Inquiries, Shamata & Vipassana
In continuing to use the Byron Katie inquires, I am struck by the insights that naturally comes from the process.
Some of the many insights that come alive for me:
- Believing in a thought (any thought) creates a sense of separation, something to defend, and suffering whenever Existence happens to unfold in a way that is not aligned with the belief.
- Believing in a thought brings my focus and attention to a layer of abstractions and everything triggered by the belief (habitual thoughts, emotions, behaviors), which makes me less receptive to what is really happening in the present.
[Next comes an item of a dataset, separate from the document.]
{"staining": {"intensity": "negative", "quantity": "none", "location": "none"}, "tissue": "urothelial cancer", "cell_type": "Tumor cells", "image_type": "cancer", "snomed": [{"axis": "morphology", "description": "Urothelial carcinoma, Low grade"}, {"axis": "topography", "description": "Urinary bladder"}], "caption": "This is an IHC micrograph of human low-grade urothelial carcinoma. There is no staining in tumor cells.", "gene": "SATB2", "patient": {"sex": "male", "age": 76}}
- Believing in a thought often kicks up enough dust to cover what is behind it: clarity, pure awareness, and effortless and responsive compassion and insights.
- It gives me a direct and immediate experience of the difference between being blindly caught up in and exclusively identified with the content, what is experienced - and of finding myself as spacious clarity, as capacity for whatever arises.
- Whatever arises in me, including any judgment and "should", is the most precise and valuable advice for myself. If I apply it outward, it brings confusion and suffering. If I apply it to myself, it brings a sense of wholeness and coming home.
(1) Notice symptoms of believing in a thought (contraction, stress). (2) Identify the belief. (3) Is it true? Can you absolutely know it is true. (4) What are the consequences of believing it? (5) Who or what would you be without the thought? (6) Turn the initial sentence around - to your self, its opposite etc. How is each of these new sentences as or more true than the original?
And all of this brings me home to myself as the experiences, as capacity for the world - as that which is unchanging and is a context for all experiences. It allows me to familiarize myself with this, and rest in and as it - while still being every bit as active in the world as before. This is a form of shamata, or calm abiding.